Frances ignored her. "I agreed, of course. What else could I do?"

"Oh yes, your trickery of the man must make you very thorough in your lies."

Frances's eyes flashed anger. "Axia, I have done all this for you."

"You have what?" Axia's eyes were wide.

"I can see that you are attracted to him, and if you married him in secret, your father would disinherit you."

For a moment Axia could not speak. "So you thought to make yourself into Lady Frances in order to save me? I do apologize for ever having had an ungenerous thought about you. Frances, you are the very personification of kindness."

Frances looked at Axia to see if she was telling the truth or not. With Axia, one could never really tell.

Axia leaned forward, her eyes narrowed. "Please spare me your fairy tales of all you have done for me. I want to know about this letter to my father!"

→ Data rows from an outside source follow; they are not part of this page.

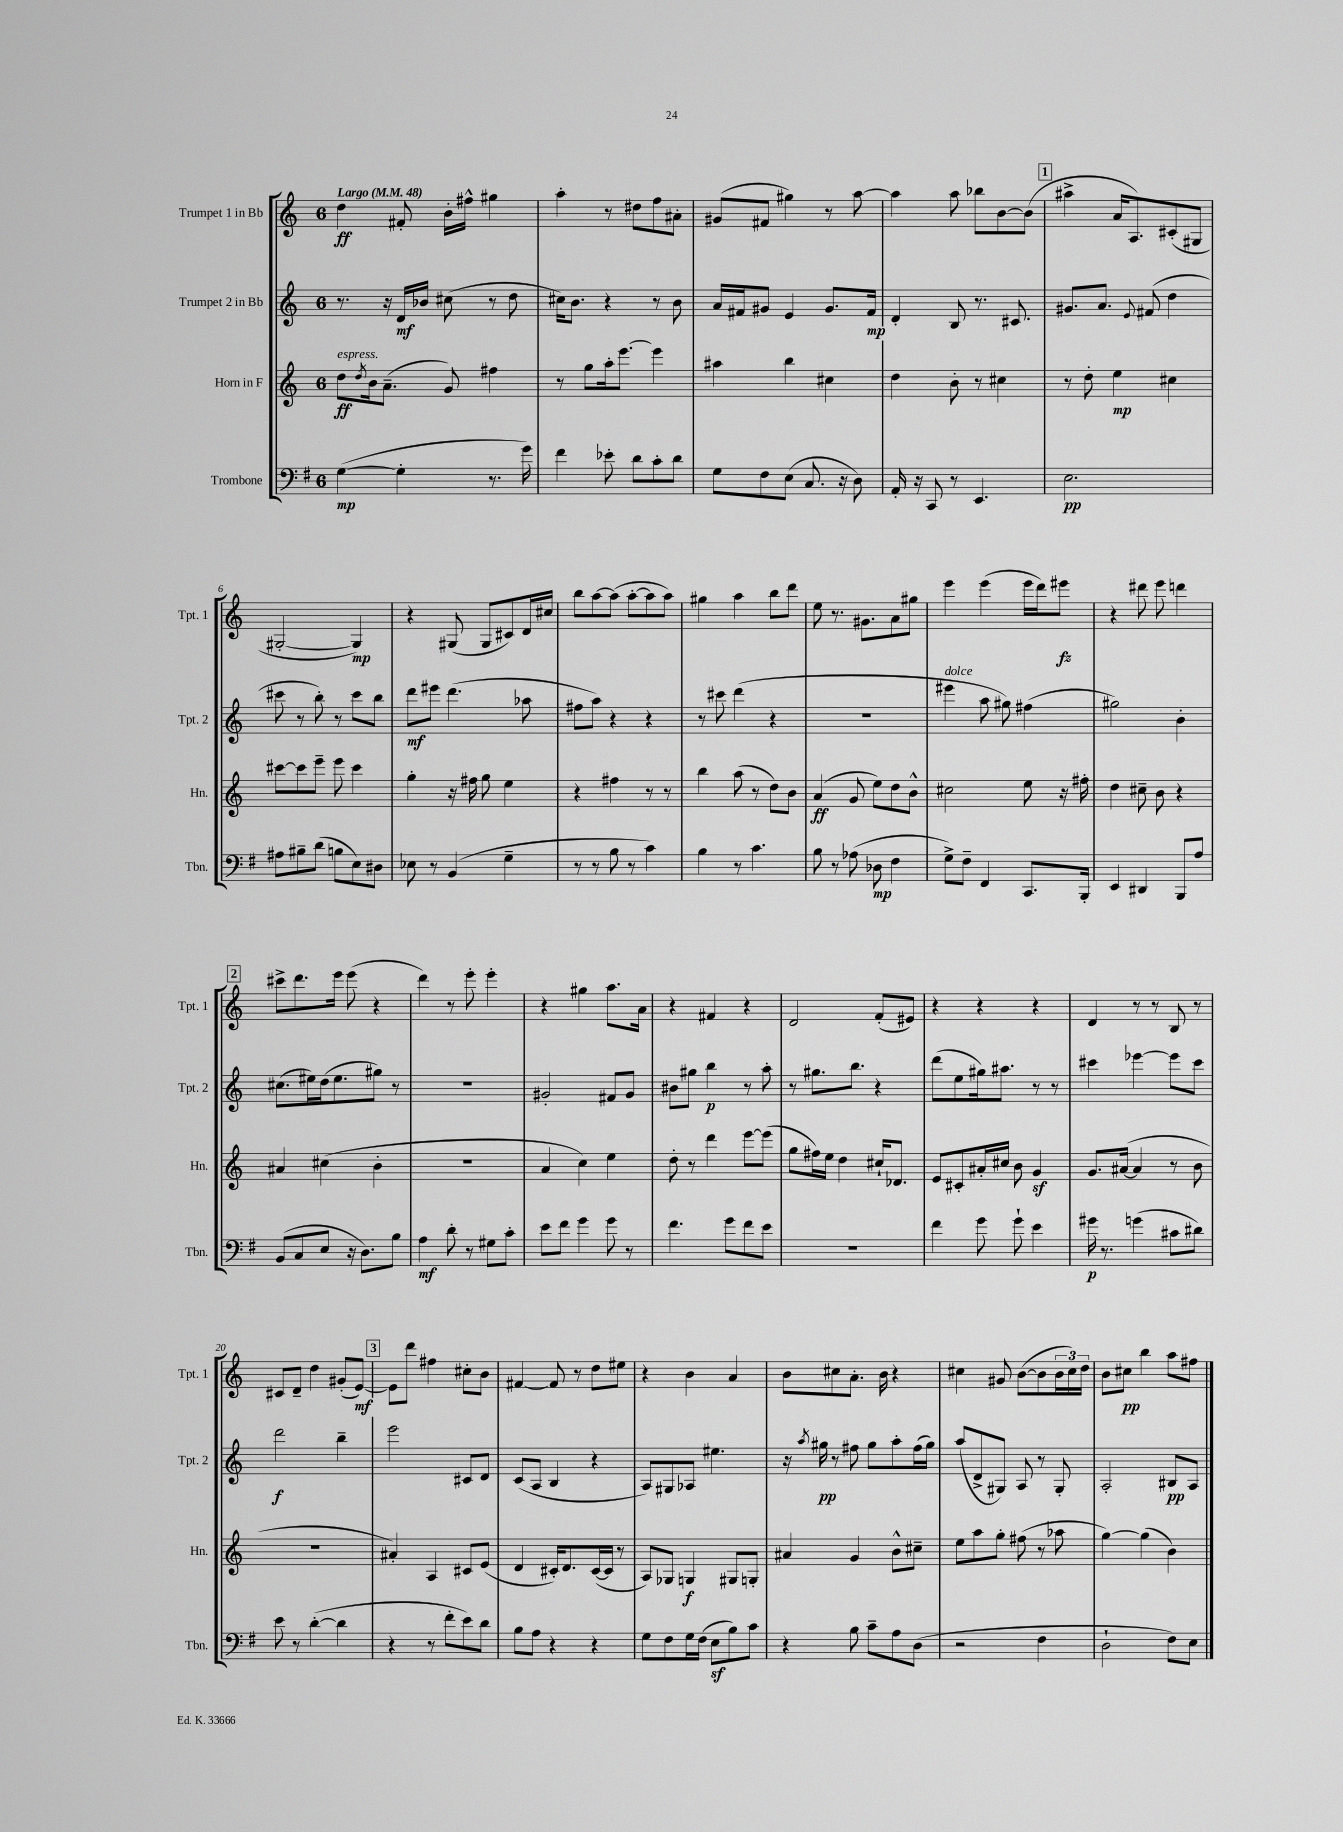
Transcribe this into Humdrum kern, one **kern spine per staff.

**kern	**kern	**kern	**kern
*staff4	*staff3	*staff2	*staff1
*clefF4	*clefG2	*clefG2	*clefG2
*k[f#]	*k[]	*k[]	*k[]
*M6/8	*M6/8	*M6/8	*M6/8
*MM48	*MM48	*MM48	*MM48
([4G	8dd	8.r	4dd
.	8qdd	.	.
.	16b	.	.
.	(8.a~	16r	.
4G']	.	16d	8f#'
.	.	16b-	.
.	8g)	(8cc#	16b'
.	.	.	16ff#^^
8.r	4ff#	8r	4gg#
.	.	8dd	.
16g)	.	.	.
=	=	=	=
4f#	8r	16cc#)	4aa'
.	.	8.b	.
.	8gg	.	.
8e-'	16aa'	4r	8r
.	[8.eee	.	.
8d	.	.	8dd#
8c'	4eee]	8r	8ff
8d	.	8b	8a#'
=	=	=	=
8G	4aa#	16a	(8g#
.	.	16f#	.
8F#	.	8g#	8f#
(8E	4bb	4e	4gg#)
8.C	.	.	.
.	4cc#	8.g#	8r
16r	.	.	.
8D)	.	.	[8aa
.	.	16f#	.
=	=	=	=
16AA'	4dd	4d'	4aa]
16r	.	.	.
8CC	.	.	.
8r	8b'	8B	8aa
4.EE	8r	8.r	8bb-
.	4cc#	.	[8b
.	.	8.c#	.
.	.	.	(8b]
=	=	=	=
2.E	8r	8.g#	4aa#^
.	8dd'	.	.
.	.	8.a	.
.	4ee	.	16a
.	.	.	8.A)
.	.	8qqe	.
.	.	(8f#	.
.	4cc#	4dd	(8c#'
.	.	.	8G#
=	=	=	=
8A#	[8ccc#	8ccc#	[2G#'
8B#~	8ccc#]	8r	.
(8d	8eee~	8bb')	.
8B	8eee	8r	.
8E)	4ccc#	8ccc#	4G#])
8D#	.	8bb	.
=	=	=	=
8E-	4gg'	8ddd	4r
8r	.	8eee#	.
(4BB	16r	(4.ddd	(8G#
.	16ff#	.	.
.	8gg	.	8G#
4G~	4ee	.	8c#)
.	.	8aa-	16d
.	.	.	16cc#
=	=	=	=
8r	4r	8ff#	8bb
8r	.	8aa)	[8aa
8B	4ff#	4r	(8aa]
8r	.	.	[8aa'
4c)	8r	4r	8aa]
.	8r	.	8aa)
=	=	=	=
4B	4bb	8r	4gg#
.	.	8ccc#	.
8r	(8aa	(4ddd	4aa
4.c	8r	.	.
.	8dd)	4r	8bb
.	8b	.	8ddd
=	=	=	=
8B	(4a	2.r	8ee
8r	.	.	8.r
(8A-	8g	.	.
.	.	.	8.g#
8D-	8ee)	.	.
4F#	8dd	.	8a
.	8b^^	.	8gg#
=	=	=	=
8G^)	2cc#	4eee#	4eee
8F#~	.	.	.
4FF#	.	8aa	(4eee
.	.	8gg#)	.
8.CC	8ee	(4ff#	16eee
.	.	.	16ddd)
.	16r	.	8eee#
16BBB'	16ff#'	.	.
=	=	=	=
4EE	4dd	2gg#)	4r
4DD#	8cc#~	.	8ddd#
.	8b	.	8eee
8BBB	4r	4b'	4ddd
8A	.	.	.
=	=	=	=
(8BB	4a#	(8.cc#	8ccc#^
8C	.	.	8.ddd
.	.	16ee#)	.
8E	(4cc#	(16dd	.
.	.	8.ee#	16eee
16r	.	.	(8eee
8.D)	.	.	.
.	4b'	8gg#)	4r
8B	.	8r	.
=	=	=	=
4A	2.r	2.r	4ddd)
8d'	.	.	8r
8r	.	.	8eee'
8G#	.	.	4eee'
8c'	.	.	.
=	=	=	=
8e	4a	2g#'	4r
8f#	.	.	.
4g	4cc)	.	4gg#
8g	4ee	8f#	8.aa
8r	.	8g#	.
.	.	.	16a
=	=	=	=
4.f#	8dd'	8b#	4r
.	8r	8gg#	.
.	4ddd	4bb	4f#
8g	.	.	.
8f#	[8eee	8r	4r
8e	(8eee]	8aa'	.
=	=	=	=
2.r	8gg	8r	2d
.	16ff#)	8.gg#	.
.	16ee	.	.
.	4dd	.	.
.	.	8.bb	.
.	16cc#`	4r	(8f'
.	8.d-	.	.
.	.	.	8e#)
=	=	=	=
4f#	8e	(8ddd	4r
.	8c#'	8ee	.
8g	16a#'	16gg#)	4r
.	16cc#	8.aa#	.
8g`	8b	.	.
4e	4g	8r	4r
.	.	8r	.
=	=	=	=
16g#	8.g	4ccc#	4d
8.r	.	.	.
.	([16a#	.	.
(4g	4a#]	[4eee-	8r
.	.	.	8r
8c#	8r	8eee-]	8B
8d#)	8b	8ccc#	8r
=	=	=	=
8e	2.r	2ddd	8c#
8r	.	.	8d~
([4d'	.	.	4dd
4d]	.	4bb~	(8g#'
.	.	.	[8e)
=	=	=	=
4r	4a#')	2eee	8e]
.	.	.	8ddd
8r	4A	.	4ff#
8f#'	.	.	.
8e)	8c#	8c#	8cc#'
8d	(8e	8d	8b
=	=	=	=
8B	4d	(8c	[4f#
8A	.	8A	.
4r	16c#')	4B	8f#]
.	8.d	.	.
.	.	.	8r
4r	([16c#	4r	8dd
.	16c#]	.	.
.	8r	.	8ee#
=	=	=	=
8G	8A)	8A)	4r
8F#	8G-	8G#	.
16G	4G	8A-	4b
(16F#	.	.	.
8E	.	4.ee#	.
8B)	8G#	.	4a
8c	8G'	.	.
=	=	=	=
4r	4a#	16r	8b
.	.	8qaa	.
.	.	16gg#	.
.	.	8r	8cc#
8B	4g	8ff#	8.a'
8c~	.	8gg#	.
.	.	.	16b
8A	8b^^	8aa'	4r
(8D	8cc#~	(16ff#	.
.	.	16gg#)	.
=	=	=	=
2r	8ee	(8aa	4cc#
.	8aa	8d^	.
.	8gg'	8G#)	8g#
.	(8ff#	8A	([8b
4F#	8r	8r	8b]
.	8aa-	8G#'	24b
.	.	.	24cc#)
.	.	.	24dd
=	=	=	=
2D`	[4gg)	2A'	8b
.	.	.	8cc#
.	(4gg]	.	4bb
8F#)	4b)	8B#	8aa
8E	.	8A	8ff#
==	==	==	==
*-	*-	*-	*-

Frances should have known better than to think Axia would believe anything she said. "As I said, Lord James wanted to send a letter to your father asking permission to marry his daughter, only it would be me, Frances, who was the daughter. I couldn't very well say no, so I said that I would write a letter too and we'd send them together. And then, of course, I would never send the letters."

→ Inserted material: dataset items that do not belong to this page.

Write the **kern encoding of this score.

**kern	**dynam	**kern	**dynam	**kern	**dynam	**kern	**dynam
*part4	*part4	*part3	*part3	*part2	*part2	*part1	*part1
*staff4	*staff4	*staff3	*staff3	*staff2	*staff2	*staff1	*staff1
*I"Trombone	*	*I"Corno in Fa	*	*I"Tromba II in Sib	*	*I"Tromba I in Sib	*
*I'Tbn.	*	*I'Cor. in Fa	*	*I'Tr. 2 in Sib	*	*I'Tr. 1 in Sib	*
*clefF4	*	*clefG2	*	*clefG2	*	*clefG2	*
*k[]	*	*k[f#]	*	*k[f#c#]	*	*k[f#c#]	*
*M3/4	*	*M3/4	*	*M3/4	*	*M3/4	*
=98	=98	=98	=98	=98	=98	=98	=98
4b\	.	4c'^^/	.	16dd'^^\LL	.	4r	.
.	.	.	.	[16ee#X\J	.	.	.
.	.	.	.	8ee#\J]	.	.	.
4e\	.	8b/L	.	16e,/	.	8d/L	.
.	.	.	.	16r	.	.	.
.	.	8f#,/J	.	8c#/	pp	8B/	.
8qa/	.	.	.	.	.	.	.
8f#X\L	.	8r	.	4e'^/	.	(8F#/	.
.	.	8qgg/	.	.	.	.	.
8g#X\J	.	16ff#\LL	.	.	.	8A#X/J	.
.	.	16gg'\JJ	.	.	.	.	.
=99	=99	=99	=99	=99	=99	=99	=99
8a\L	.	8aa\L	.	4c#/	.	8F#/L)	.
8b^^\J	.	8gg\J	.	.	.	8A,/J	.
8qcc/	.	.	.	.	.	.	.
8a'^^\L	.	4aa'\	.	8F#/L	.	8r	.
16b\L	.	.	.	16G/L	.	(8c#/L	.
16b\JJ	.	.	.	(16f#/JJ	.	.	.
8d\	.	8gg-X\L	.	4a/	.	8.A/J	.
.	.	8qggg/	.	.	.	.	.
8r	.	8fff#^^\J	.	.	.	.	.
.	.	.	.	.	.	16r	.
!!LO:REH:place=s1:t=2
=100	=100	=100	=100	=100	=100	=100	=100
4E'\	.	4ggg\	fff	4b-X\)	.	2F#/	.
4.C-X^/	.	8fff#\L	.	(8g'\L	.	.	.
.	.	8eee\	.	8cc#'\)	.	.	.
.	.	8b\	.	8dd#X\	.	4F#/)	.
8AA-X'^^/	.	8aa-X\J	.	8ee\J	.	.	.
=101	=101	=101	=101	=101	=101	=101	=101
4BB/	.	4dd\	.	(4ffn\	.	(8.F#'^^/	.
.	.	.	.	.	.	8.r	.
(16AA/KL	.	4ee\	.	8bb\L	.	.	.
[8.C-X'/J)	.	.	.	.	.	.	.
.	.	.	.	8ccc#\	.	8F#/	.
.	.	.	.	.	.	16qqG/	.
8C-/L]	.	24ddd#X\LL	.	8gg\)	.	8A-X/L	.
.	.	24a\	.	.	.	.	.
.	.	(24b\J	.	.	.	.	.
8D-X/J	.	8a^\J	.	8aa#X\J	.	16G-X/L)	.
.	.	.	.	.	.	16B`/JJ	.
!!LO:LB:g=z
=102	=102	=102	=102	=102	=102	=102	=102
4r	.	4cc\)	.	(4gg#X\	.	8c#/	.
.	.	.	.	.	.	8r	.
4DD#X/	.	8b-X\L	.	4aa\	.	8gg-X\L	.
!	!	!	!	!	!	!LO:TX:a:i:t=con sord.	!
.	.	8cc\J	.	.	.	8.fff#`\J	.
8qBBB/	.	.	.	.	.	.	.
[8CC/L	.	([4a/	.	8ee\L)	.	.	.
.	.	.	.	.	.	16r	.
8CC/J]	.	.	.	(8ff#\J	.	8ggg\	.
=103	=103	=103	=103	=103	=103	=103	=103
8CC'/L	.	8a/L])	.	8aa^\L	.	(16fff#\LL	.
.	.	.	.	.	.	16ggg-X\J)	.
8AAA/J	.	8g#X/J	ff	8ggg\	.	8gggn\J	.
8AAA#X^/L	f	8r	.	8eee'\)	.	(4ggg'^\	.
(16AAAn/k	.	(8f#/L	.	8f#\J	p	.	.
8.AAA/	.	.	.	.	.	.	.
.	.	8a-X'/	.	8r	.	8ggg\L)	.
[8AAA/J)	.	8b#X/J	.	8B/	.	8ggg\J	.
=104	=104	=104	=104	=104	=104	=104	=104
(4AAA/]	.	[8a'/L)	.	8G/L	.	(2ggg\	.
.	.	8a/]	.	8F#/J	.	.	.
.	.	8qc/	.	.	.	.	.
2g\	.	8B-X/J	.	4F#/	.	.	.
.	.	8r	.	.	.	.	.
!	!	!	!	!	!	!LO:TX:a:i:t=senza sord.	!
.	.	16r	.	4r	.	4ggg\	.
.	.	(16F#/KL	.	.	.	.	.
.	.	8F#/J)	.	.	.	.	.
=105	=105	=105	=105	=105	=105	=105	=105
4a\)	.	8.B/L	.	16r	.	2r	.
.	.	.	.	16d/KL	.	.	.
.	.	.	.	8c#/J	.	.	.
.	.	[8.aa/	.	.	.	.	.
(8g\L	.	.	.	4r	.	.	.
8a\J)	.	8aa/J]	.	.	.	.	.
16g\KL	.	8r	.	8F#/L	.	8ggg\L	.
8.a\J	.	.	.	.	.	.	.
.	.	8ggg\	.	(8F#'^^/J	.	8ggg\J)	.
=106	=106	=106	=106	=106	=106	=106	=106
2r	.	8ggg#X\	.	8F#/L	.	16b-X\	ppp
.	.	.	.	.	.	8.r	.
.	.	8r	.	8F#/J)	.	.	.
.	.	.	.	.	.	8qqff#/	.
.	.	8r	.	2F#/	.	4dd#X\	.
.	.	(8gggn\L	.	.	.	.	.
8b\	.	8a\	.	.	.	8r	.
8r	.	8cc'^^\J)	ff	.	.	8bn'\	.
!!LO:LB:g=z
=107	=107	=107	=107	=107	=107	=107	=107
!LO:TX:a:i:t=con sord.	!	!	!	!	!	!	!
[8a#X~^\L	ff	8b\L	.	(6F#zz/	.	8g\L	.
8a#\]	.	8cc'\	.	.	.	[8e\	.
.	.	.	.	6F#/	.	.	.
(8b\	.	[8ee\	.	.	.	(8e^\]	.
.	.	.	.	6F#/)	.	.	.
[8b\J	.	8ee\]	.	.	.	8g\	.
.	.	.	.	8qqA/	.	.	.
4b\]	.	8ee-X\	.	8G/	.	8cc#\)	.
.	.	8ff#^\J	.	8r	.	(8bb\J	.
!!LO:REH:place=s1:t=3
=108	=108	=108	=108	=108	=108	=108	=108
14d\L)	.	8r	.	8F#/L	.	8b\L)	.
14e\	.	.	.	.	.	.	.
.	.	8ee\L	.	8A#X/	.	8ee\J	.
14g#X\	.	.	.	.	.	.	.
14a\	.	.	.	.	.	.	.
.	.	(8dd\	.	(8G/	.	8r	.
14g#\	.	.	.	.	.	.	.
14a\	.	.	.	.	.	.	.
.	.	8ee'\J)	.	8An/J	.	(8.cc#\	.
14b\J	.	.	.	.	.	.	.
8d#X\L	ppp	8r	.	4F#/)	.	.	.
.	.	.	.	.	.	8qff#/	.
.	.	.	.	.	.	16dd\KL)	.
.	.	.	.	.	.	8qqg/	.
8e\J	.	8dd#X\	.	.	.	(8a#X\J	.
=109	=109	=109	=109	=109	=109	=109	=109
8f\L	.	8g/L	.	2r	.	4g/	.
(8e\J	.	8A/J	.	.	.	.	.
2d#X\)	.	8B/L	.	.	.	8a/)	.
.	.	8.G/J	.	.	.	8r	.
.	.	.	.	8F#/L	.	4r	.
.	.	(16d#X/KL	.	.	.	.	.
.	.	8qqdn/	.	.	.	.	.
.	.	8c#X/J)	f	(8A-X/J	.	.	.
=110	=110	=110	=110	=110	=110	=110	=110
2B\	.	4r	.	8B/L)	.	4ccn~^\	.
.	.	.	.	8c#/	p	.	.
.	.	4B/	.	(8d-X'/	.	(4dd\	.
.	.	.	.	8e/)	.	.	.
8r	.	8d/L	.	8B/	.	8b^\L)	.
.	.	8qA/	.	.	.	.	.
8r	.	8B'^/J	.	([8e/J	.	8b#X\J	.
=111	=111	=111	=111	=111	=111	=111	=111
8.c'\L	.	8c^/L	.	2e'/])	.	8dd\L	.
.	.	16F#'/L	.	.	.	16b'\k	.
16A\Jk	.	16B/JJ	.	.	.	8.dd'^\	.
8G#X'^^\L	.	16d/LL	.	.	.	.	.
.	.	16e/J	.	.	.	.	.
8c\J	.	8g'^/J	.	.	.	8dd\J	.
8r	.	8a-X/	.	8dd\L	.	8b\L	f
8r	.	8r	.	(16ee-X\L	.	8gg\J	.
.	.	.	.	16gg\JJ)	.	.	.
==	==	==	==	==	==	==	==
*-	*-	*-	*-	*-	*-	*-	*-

Axia was staring at her cousin in disbelief. "Did you think he would not notice when there was no reply? Or were you planning to write the reply in my father's hand?"

Truthfully, Frances hadn't thought that far ahead, but she'd die before she told Axia that. "None of that matters now. His letter has been sent to your father, and it asks for permission to marry his daughter." Frances's mouth tightened, something she did not do often as she knew facial movement would give her early wrinkles. Her voice lowered. "What do you think your father is going to do when he reads that I am his daughter and not you?"

Axia did not like to think about any of this. It was difficult to control her anger at Frances. "I do not know. Perhaps he will yawn and say, 'My goodness, there must have been some mistake.' Or do you think he will send an army to fetch me? To escort me under military rule to my beloved fiance's house?" She took a deep breath. "And you, dear cousin, what do you think he will do with you? My guess is that he will dump you naked in the mud at the side of the road. Let us see what your beauty will attract then."

For a second Axia closed her eyes; she needed time to think. "Dump that bucket of hot water over my head so I can rinse."

Frances stiffened. "For all that you might think it, I am not your maid."

"All right then," Axia said sweetly, "you can use your brain to come up with a solution to this problem."

Frances only hesitated for a second before lifting the heavy bucket and sending water cascading over Axia's soapy hair.